2014-11-08 18.28.12 A giant bundle of colorful cloth-braided telephone interconnect wire. I can’t bring myself to throw it out. They don’t make wire this visually interesting anymore. Back in the heyday of copper phone service, Ma Bell had a complicated color coding system to help differentiate the hundreds or thousands of pairs found in cables and wiring plants. I’m more familiar with the major/minor 2-color scheme used today, but some of these wires have 3 colors. Good luck sorting that out!

2014-11-08 18.23.22 A lump of coal. Saving it for Christmas.

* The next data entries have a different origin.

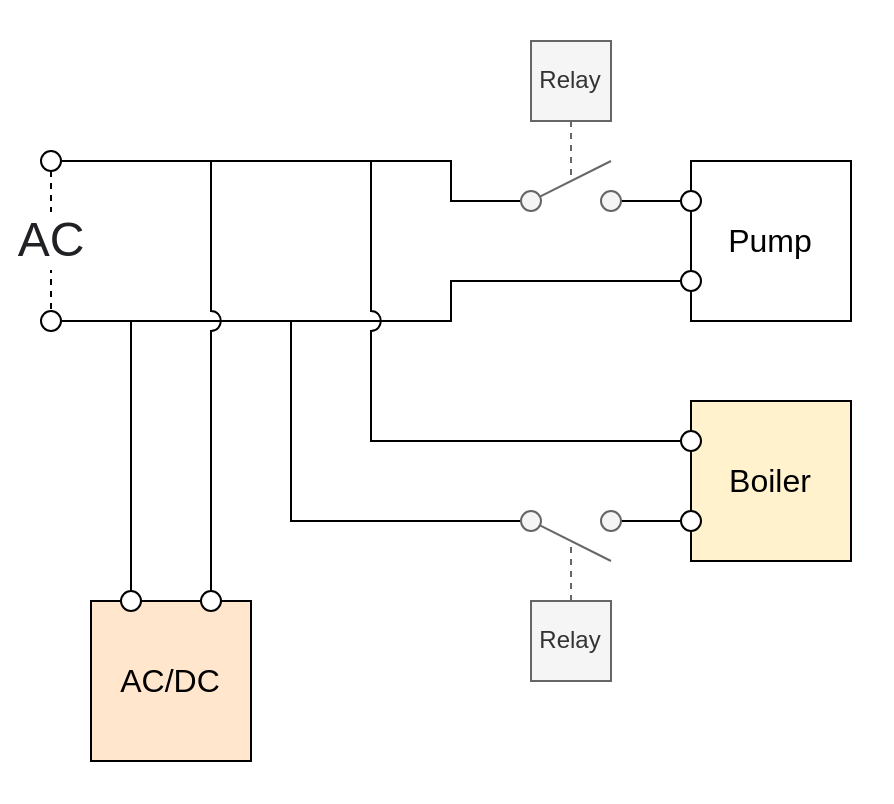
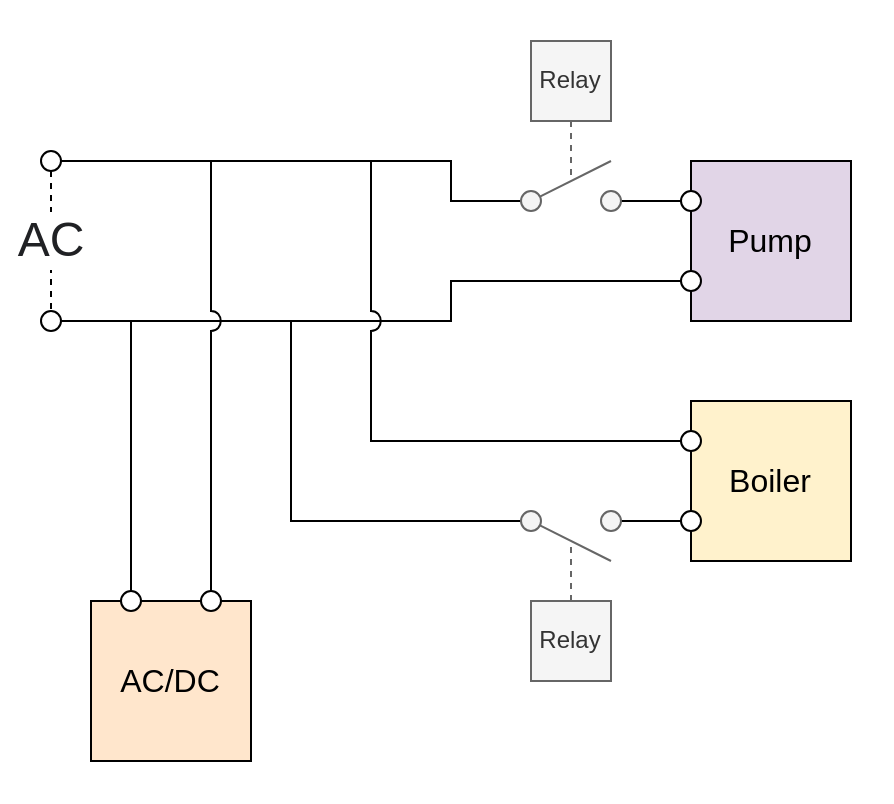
  <mxCell id="0" />
  <mxCell id="1" parent="0" />
  <mxCell id="2" value="Boiler" style="rounded=0;whiteSpace=wrap;html=1;fontSize=16;fillColor=#fff2cc;" vertex="1" parent="1"><mxGeometry x="345" y="200" width="80" height="80" as="geometry" /></mxCell>
- <mxCell id="3" value="Pump" style="rounded=0;whiteSpace=wrap;html=1;fontSize=16;" vertex="1" parent="1"><mxGeometry x="345" y="80" width="80" height="80" as="geometry" /></mxCell>
+ <mxCell id="3" value="Pump" style="rounded=0;whiteSpace=wrap;html=1;fontSize=16;fillColor=#e1d5e7;" vertex="1" parent="1"><mxGeometry x="345" y="80" width="80" height="80" as="geometry" /></mxCell>
  <mxCell id="4" value="AC/DC" style="rounded=0;whiteSpace=wrap;html=1;fontSize=16;fillColor=#ffe6cc;" vertex="1" parent="1"><mxGeometry x="45" y="300" width="80" height="80" as="geometry" /></mxCell>
  <mxCell id="5" style="edgeStyle=orthogonalEdgeStyle;rounded=0;orthogonalLoop=1;jettySize=auto;html=1;entryX=0;entryY=0.5;entryDx=0;entryDy=0;endArrow=none;endFill=0;" edge="1" parent="1" source="8" target="19"><mxGeometry relative="1" as="geometry"><Array as="points"><mxPoint x="225" y="160" /><mxPoint x="225" y="140" /></Array></mxGeometry></mxCell>
  <mxCell id="6" style="edgeStyle=orthogonalEdgeStyle;rounded=0;orthogonalLoop=1;jettySize=auto;html=1;endArrow=none;endFill=0;" edge="1" parent="1" source="8" target="23"><mxGeometry relative="1" as="geometry"><Array as="points"><mxPoint x="145" y="160" /><mxPoint x="145" y="260" /></Array></mxGeometry></mxCell>
  <mxCell id="7" style="edgeStyle=orthogonalEdgeStyle;rounded=0;jumpStyle=arc;jumpSize=10;orthogonalLoop=1;jettySize=auto;html=1;endArrow=none;endFill=0;" edge="1" parent="1" source="8" target="27"><mxGeometry relative="1" as="geometry"><Array as="points"><mxPoint x="65" y="160" /></Array></mxGeometry></mxCell>
  <mxCell id="8" value="" style="ellipse;whiteSpace=wrap;html=1;aspect=fixed;fontSize=12;" vertex="1" parent="1"><mxGeometry x="20" y="155" width="10" height="10" as="geometry" /></mxCell>
  <mxCell id="9" value="&lt;span style=&quot;color: rgb(32 , 33 , 36) ; font-family: &amp;#34;arial&amp;#34; , sans-serif ; font-size: 24px ; font-style: normal ; font-weight: 400 ; letter-spacing: normal ; text-align: left ; text-indent: 0px ; text-transform: none ; word-spacing: 0px ; background-color: rgb(255 , 255 , 255) ; display: inline ; float: none&quot;&gt;AC&lt;/span&gt;" style="edgeStyle=orthogonalEdgeStyle;rounded=0;jumpStyle=none;orthogonalLoop=1;jettySize=auto;html=1;fontSize=24;endArrow=none;endFill=0;dashed=1;" edge="1" parent="1" source="13" target="8"><mxGeometry relative="1" as="geometry" /></mxCell>
  <mxCell id="10" style="edgeStyle=orthogonalEdgeStyle;rounded=0;orthogonalLoop=1;jettySize=auto;html=1;entryX=0;entryY=0.5;entryDx=0;entryDy=0;endArrow=none;endFill=0;" edge="1" parent="1" source="13" target="15"><mxGeometry relative="1" as="geometry"><Array as="points"><mxPoint x="225" y="80" /><mxPoint x="225" y="100" /></Array></mxGeometry></mxCell>
  <mxCell id="11" style="edgeStyle=orthogonalEdgeStyle;rounded=0;orthogonalLoop=1;jettySize=auto;html=1;endArrow=none;endFill=0;jumpStyle=arc;jumpSize=10;" edge="1" parent="1" source="13" target="20"><mxGeometry relative="1" as="geometry"><Array as="points"><mxPoint x="185" y="80" /><mxPoint x="185" y="220" /></Array></mxGeometry></mxCell>
  <mxCell id="12" style="edgeStyle=orthogonalEdgeStyle;rounded=0;jumpStyle=arc;jumpSize=10;orthogonalLoop=1;jettySize=auto;html=1;fontSize=12;endArrow=none;endFill=0;" edge="1" parent="1" source="13" target="26"><mxGeometry relative="1" as="geometry" /></mxCell>
  <mxCell id="13" value="" style="ellipse;whiteSpace=wrap;html=1;aspect=fixed;fontSize=12;" vertex="1" parent="1"><mxGeometry x="20" y="75" width="10" height="10" as="geometry" /></mxCell>
  <mxCell id="14" style="edgeStyle=none;rounded=0;jumpStyle=arc;jumpSize=10;orthogonalLoop=1;jettySize=auto;html=1;fontSize=16;endArrow=none;endFill=0;fillColor=#f5f5f5;strokeColor=#666666;" edge="1" parent="1" source="15"><mxGeometry relative="1" as="geometry"><mxPoint x="305" y="80" as="targetPoint" /></mxGeometry></mxCell>
  <mxCell id="15" value="" style="ellipse;whiteSpace=wrap;html=1;aspect=fixed;fontSize=12;fillColor=#f5f5f5;fontColor=#333333;strokeColor=#666666;" vertex="1" parent="1"><mxGeometry x="260" y="95" width="10" height="10" as="geometry" /></mxCell>
  <mxCell id="16" style="edgeStyle=orthogonalEdgeStyle;rounded=0;orthogonalLoop=1;jettySize=auto;html=1;entryX=0;entryY=0.5;entryDx=0;entryDy=0;endArrow=none;endFill=0;" edge="1" parent="1" source="17" target="18"><mxGeometry relative="1" as="geometry" /></mxCell>
  <mxCell id="17" value="" style="ellipse;whiteSpace=wrap;html=1;aspect=fixed;fontSize=12;fillColor=#f5f5f5;fontColor=#333333;strokeColor=#666666;" vertex="1" parent="1"><mxGeometry x="300" y="95" width="10" height="10" as="geometry" /></mxCell>
  <mxCell id="18" value="" style="ellipse;whiteSpace=wrap;html=1;aspect=fixed;fontSize=12;" vertex="1" parent="1"><mxGeometry x="340" y="95" width="10" height="10" as="geometry" /></mxCell>
  <mxCell id="19" value="" style="ellipse;whiteSpace=wrap;html=1;aspect=fixed;fontSize=12;" vertex="1" parent="1"><mxGeometry x="340" y="135" width="10" height="10" as="geometry" /></mxCell>
  <mxCell id="20" value="" style="ellipse;whiteSpace=wrap;html=1;aspect=fixed;fontSize=12;" vertex="1" parent="1"><mxGeometry x="340" y="215" width="10" height="10" as="geometry" /></mxCell>
  <mxCell id="21" value="" style="ellipse;whiteSpace=wrap;html=1;aspect=fixed;fontSize=12;" vertex="1" parent="1"><mxGeometry x="340" y="255" width="10" height="10" as="geometry" /></mxCell>
  <mxCell id="22" style="rounded=0;jumpStyle=arc;jumpSize=10;orthogonalLoop=1;jettySize=auto;html=1;fontSize=16;endArrow=none;endFill=0;fillColor=#f5f5f5;strokeColor=#666666;" edge="1" parent="1" source="23"><mxGeometry relative="1" as="geometry"><mxPoint x="305" y="280" as="targetPoint" /></mxGeometry></mxCell>
  <mxCell id="23" value="" style="ellipse;whiteSpace=wrap;html=1;aspect=fixed;fontSize=12;fillColor=#f5f5f5;fontColor=#333333;strokeColor=#666666;" vertex="1" parent="1"><mxGeometry x="260" y="255" width="10" height="10" as="geometry" /></mxCell>
  <mxCell id="24" style="edgeStyle=orthogonalEdgeStyle;rounded=0;orthogonalLoop=1;jettySize=auto;html=1;entryX=0;entryY=0.5;entryDx=0;entryDy=0;endArrow=none;endFill=0;" edge="1" parent="1" source="25" target="21"><mxGeometry relative="1" as="geometry" /></mxCell>
  <mxCell id="25" value="" style="ellipse;whiteSpace=wrap;html=1;aspect=fixed;fontSize=12;fillColor=#f5f5f5;fontColor=#333333;strokeColor=#666666;" vertex="1" parent="1"><mxGeometry x="300" y="255" width="10" height="10" as="geometry" /></mxCell>
  <mxCell id="26" value="" style="ellipse;whiteSpace=wrap;html=1;aspect=fixed;fontSize=12;" vertex="1" parent="1"><mxGeometry x="100" y="295" width="10" height="10" as="geometry" /></mxCell>
  <mxCell id="27" value="" style="ellipse;whiteSpace=wrap;html=1;aspect=fixed;fontSize=12;" vertex="1" parent="1"><mxGeometry x="60" y="295" width="10" height="10" as="geometry" /></mxCell>
  <mxCell id="28" style="edgeStyle=none;rounded=0;jumpStyle=arc;jumpSize=10;orthogonalLoop=1;jettySize=auto;html=1;dashed=1;fontSize=12;endArrow=none;endFill=0;fillColor=#f5f5f5;strokeColor=#666666;" edge="1" parent="1" source="29"><mxGeometry relative="1" as="geometry"><mxPoint x="285" y="270" as="targetPoint" /></mxGeometry></mxCell>
  <mxCell id="29" value="Relay" style="rounded=0;whiteSpace=wrap;html=1;fontSize=12;fillColor=#f5f5f5;fontColor=#333333;strokeColor=#666666;" vertex="1" parent="1"><mxGeometry x="265" y="300" width="40" height="40" as="geometry" /></mxCell>
  <mxCell id="30" style="edgeStyle=none;rounded=0;jumpStyle=arc;jumpSize=10;orthogonalLoop=1;jettySize=auto;html=1;fontSize=12;endArrow=none;endFill=0;dashed=1;fillColor=#f5f5f5;strokeColor=#666666;" edge="1" parent="1" source="31"><mxGeometry relative="1" as="geometry"><mxPoint x="285" y="90" as="targetPoint" /></mxGeometry></mxCell>
  <mxCell id="31" value="Relay" style="rounded=0;whiteSpace=wrap;html=1;fontSize=12;fillColor=#f5f5f5;fontColor=#333333;strokeColor=#666666;" vertex="1" parent="1"><mxGeometry x="265" y="20" width="40" height="40" as="geometry" /></mxCell>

2014-11-08 18.15.19 A wooden box for a Davidson Patent Fountain Syringe, No. 16. Suitable for use as “irrigator, vaginal, anal, childs, sprinkler, and nasal.” I’d prefer not to think about it. The box is full of mismatched iron hinges.

2014-11-08 18.22.45 From above the ceiling and behind the walls, a cornucopia of tools. Everything from a tiny oiler to an arborist’s pole saw to a hefty axe marked “property of City of Boston, Sewer Division.” And a rusty cleaver (Halloween?).

2014-11-08 18.17.29 Ancient and modern sandpaper from Minnesota’s favorite Mining and Manufacturing company.

2014-11-08 18.26.34 2014-11-08 18.26.53 The “Winter Vacation Section” from the December 4, 1949 Boston Globe. I wish we could still travel to Florida on the only railroad “streamlined for streamliners.” Or get travel planning help from Miss Hospitality.

2014-11-08 18.27.23 It was rolled into a tube bound with wire and used as pipe “insulation.”

2014-11-08 18.29.01 A bottle of booze hidden in a secret crevice behind the workbench. Because life was harder back in the day.